Solving the 1/2 nonnegative equality constraint
My first impression of the problem is that it should be simple to ensure all the weights (theta) are nonnegative but I wasn’t quite sure how to ensure half or less of the parameters end up nonnegative, mainly because I didn’t know which half of the parameters I should constrain. At that time, I was also not familiar with projected gradient descent under different constraints. But by the end of this exercise, I feel much more comfortable in dealing with these sort of constrained optimization problems. But I obviously have a long way to go on the topic.
I understand that I did not solve the problem in the hour allotted but I wanted to ensure that it is clear that I can solve a problem on my feet and as you can see here and here, I am continuously working on my mathematics for machine learning and is also why I’ve begun writing a mathematics book, titled, Mathematics of Deep Learning; as a way to solidify what I do know and extend myself where I don’t.

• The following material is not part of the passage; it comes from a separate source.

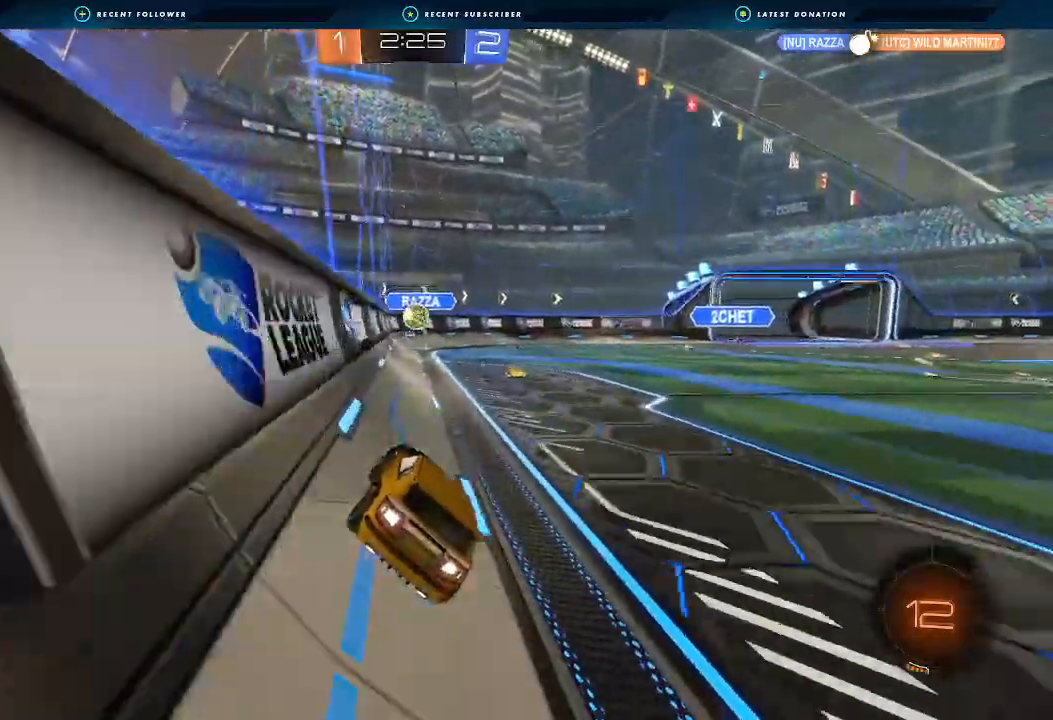
{"dt_ms": 500, "buttons": ["R2"], "left_stick": "center", "right_stick": "center", "events": [[267, "left_stick", "right"], [400, "left_stick", "center"]]}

Here, I will try to give you a quick outline of my background research on the matter to convey my understanding and the results to complete the problem with constraints
Our typical case is the least squares case which can be detonated as
\[{\displaystyle \operatorname {arg\,min} \limits _{\mathbf {x} }\|\mathbf {Ax} -\mathbf {y} \|_{2}}\]
in the linear case. This is straightforward but what we’d like to do here is add a constraint that ensures that half of the parameters are nonnegative. \[subject\ to\ x ≥ 0\] (Where x is half of the parameters) We want to find the feasible set that fits our constraint.
We could add regularization but this would only resolve the issue softly. If we want half of the parameters to be constrained to be nonnegative, then we are dealing with a hard constraint so the projected method is one of the better approaches and is also the constraint in need of satisfying.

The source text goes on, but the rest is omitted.